Taufik Rizal (30), seorang pegawai swasta di bidang properti di daerah Depok mengaku sebagai penikmat film islami nasional dirinya hampir tak melalaikan untuk menyaksikannya.

“Insya Allah nonton. Wong, film Hollywood saja ditonton terlebih film islami,” ucapnya ketika ditanya di Jakarta, Senin (16/5).

Menurutnya film islami dikala ini sudah sangat disenangi misalnya film-film dr buku karya Asma Nadia maupun Hanum Rais. Sebab, katanya, lebih universal & tak menggurui. Namun begitu ia sempat kecewa pula dgn salah satu film islami.
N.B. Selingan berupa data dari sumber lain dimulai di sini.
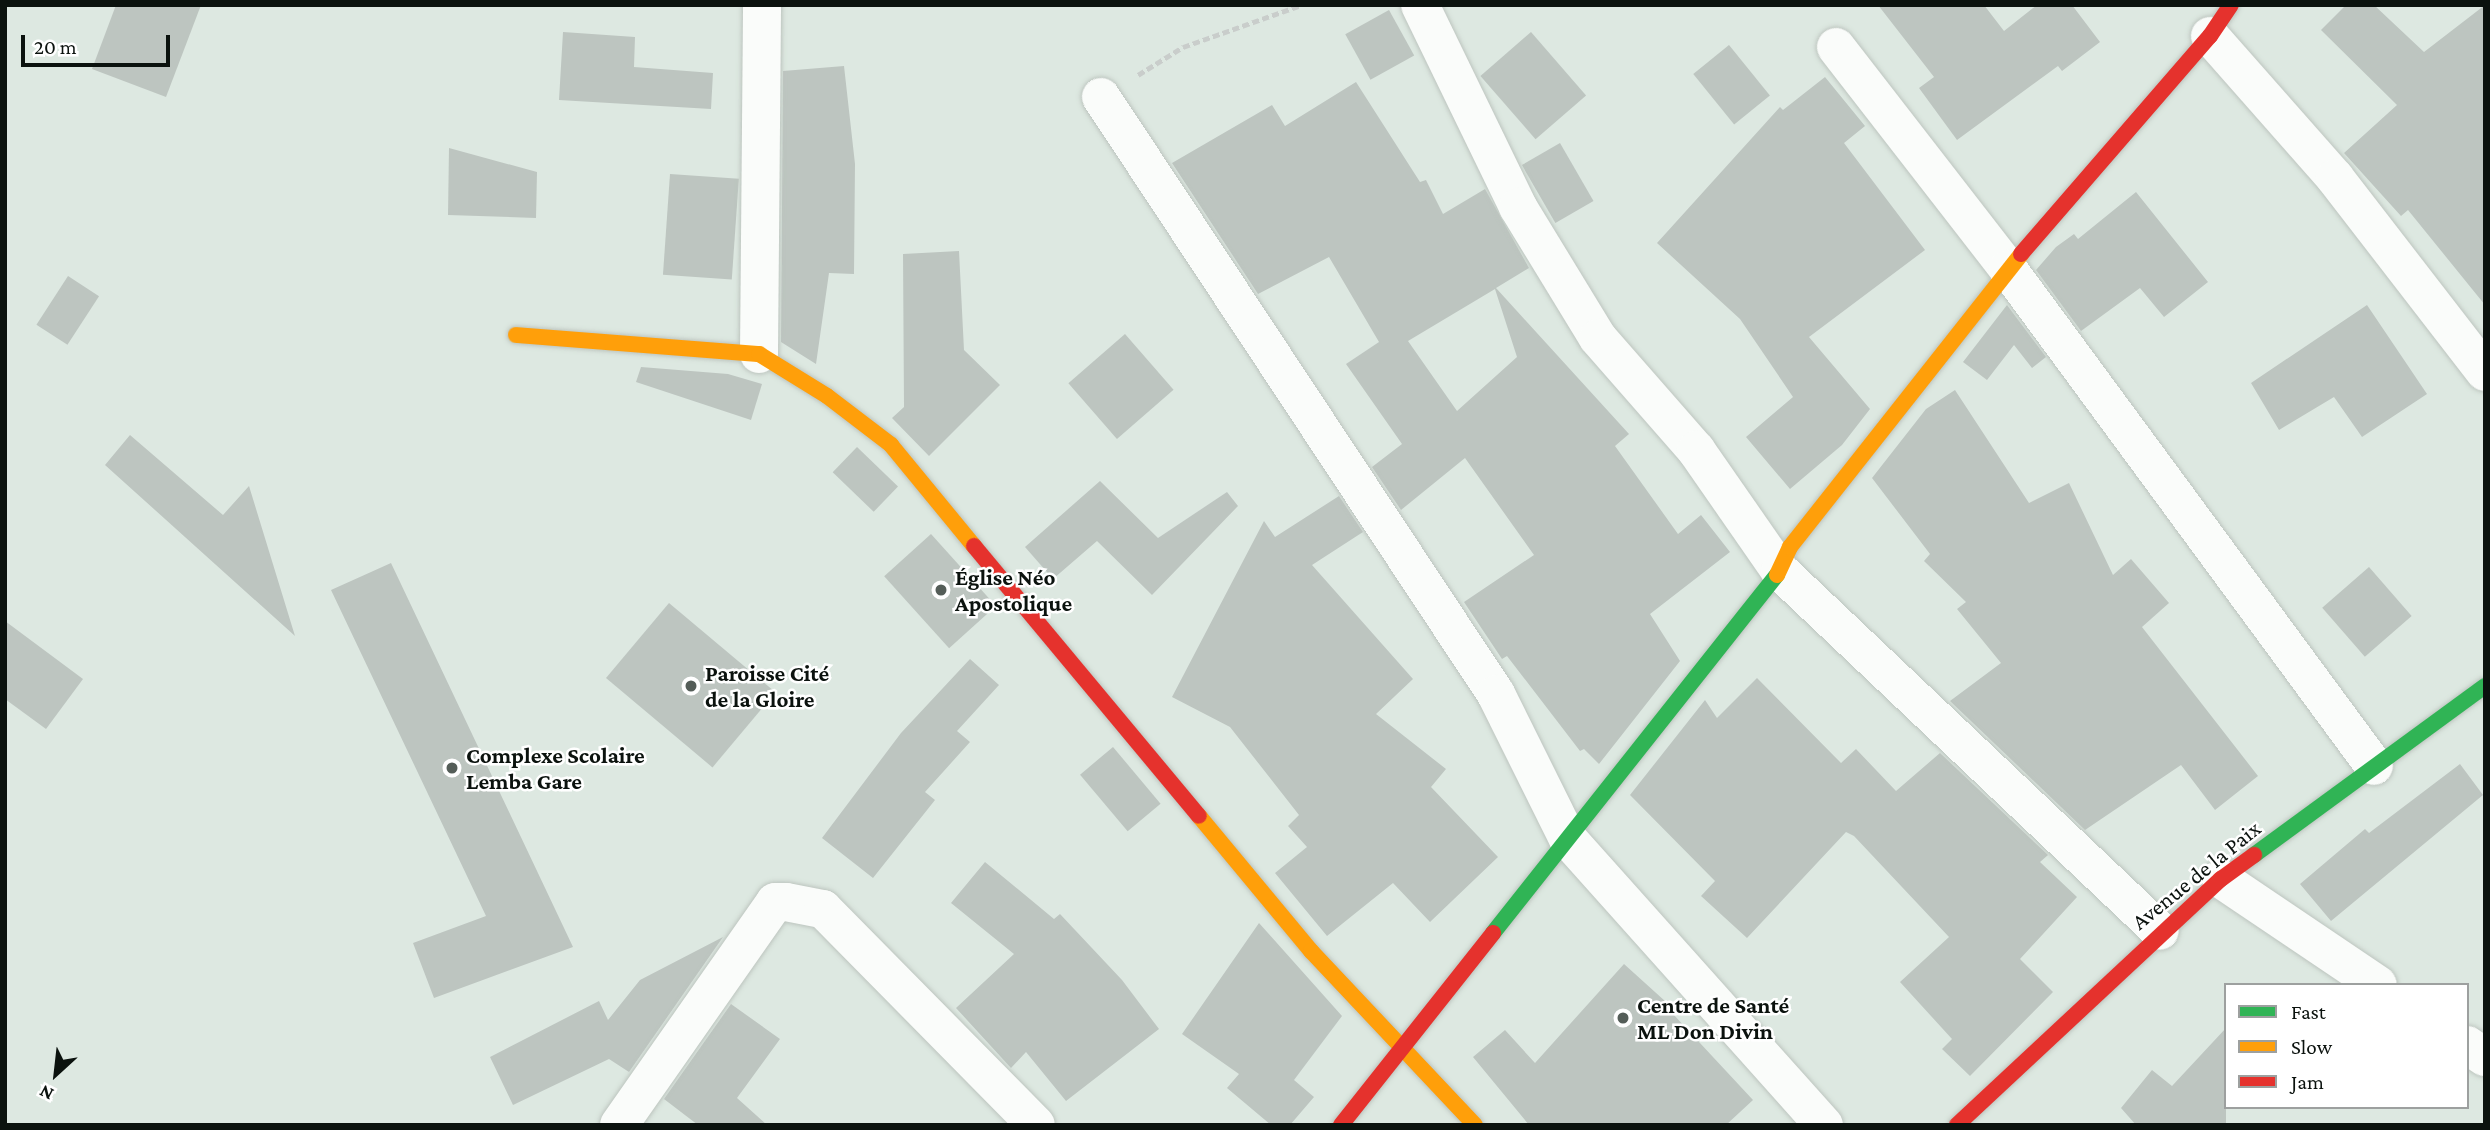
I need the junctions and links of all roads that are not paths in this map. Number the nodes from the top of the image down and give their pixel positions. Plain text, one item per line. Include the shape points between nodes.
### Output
1 (762, 5) edge
2 (1420, 5) edge
3 (2231, 5) edge
4 (2210, 36) junction
5 (1836, 47) dead end
6 (1101, 97) road end
7 (2008, 269) junction
8 (516, 335) dead end
9 (759, 354) junction
10 (2485, 372) edge
11 (1780, 570) junction
12 (2485, 686) edge
13 (2374, 766) junction
14 (1568, 839) junction
15 (2221, 879) junction
16 (2160, 932) junction
17 (2375, 983) edge
18 (2469, 1046) edge
19 (1405, 1047) junction
20 (2485, 1057) edge
21 (619, 1125) edge
22 (1036, 1125) edge
23 (1341, 1125) edge
24 (1475, 1125) edge
25 (1824, 1125) edge
26 (1957, 1125) edge

1 - 9 street
2 - 11 street via 1518,206 1598,338 1696,450
3 - 4 street
4 - 7 street
4 - 10 street via 2335,178
5 - 7 street
6 - 14 street via 1496,694
7 - 11 street via 1790,547
7 - 13 street
8 - 9 street
9 - 19 street via 827,396 891,445 1311,951
11 - 14 street
11 - 16 street
12 - 13 street, Avenue de la Paix
13 - 15 street, Avenue de la Paix
14 - 19 street
14 - 25 street
15 - 16 street, Avenue de la Paix
15 - 17 street
16 - 26 street, Avenue de la Paix
18 - 20 street
19 - 23 street
19 - 24 street
21 - 22 street via 775,902 786,902 823,909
“Ada satu film yg menurut saya yg nggak manis. Isinya cantik namun nggak dgn pengambilan kamera & lainnya, aktornya kelihatan banget masih amatir. Terus saya kecewa pas nonton di bioskop banyak adegan yg dipotong, jadi tak nyambung dgn jalan ceritanya. Kecewa berat!” ungkap penyuka film Bulan Terbelah di Langit Amerika dr buku Hanum Rais ini.

  Bersih-bersih Agar Disayang Suami

Berbeda dgn Taufik, Ahdiyat Nur (24), seorang art director di perusahaan periklanan di Jakarta ini tak begitu minat dgn film islami Indonesia. Menurutnya film islami condong menggurui.

“Terlalu menggurui. Paling suka paling filmnya Hanung Bramantyo seperti Tanda Tanya atau Perempuan Berkalung Sorban. Di luar Indonesia, film-film Iran pula menarik,” ucapnya.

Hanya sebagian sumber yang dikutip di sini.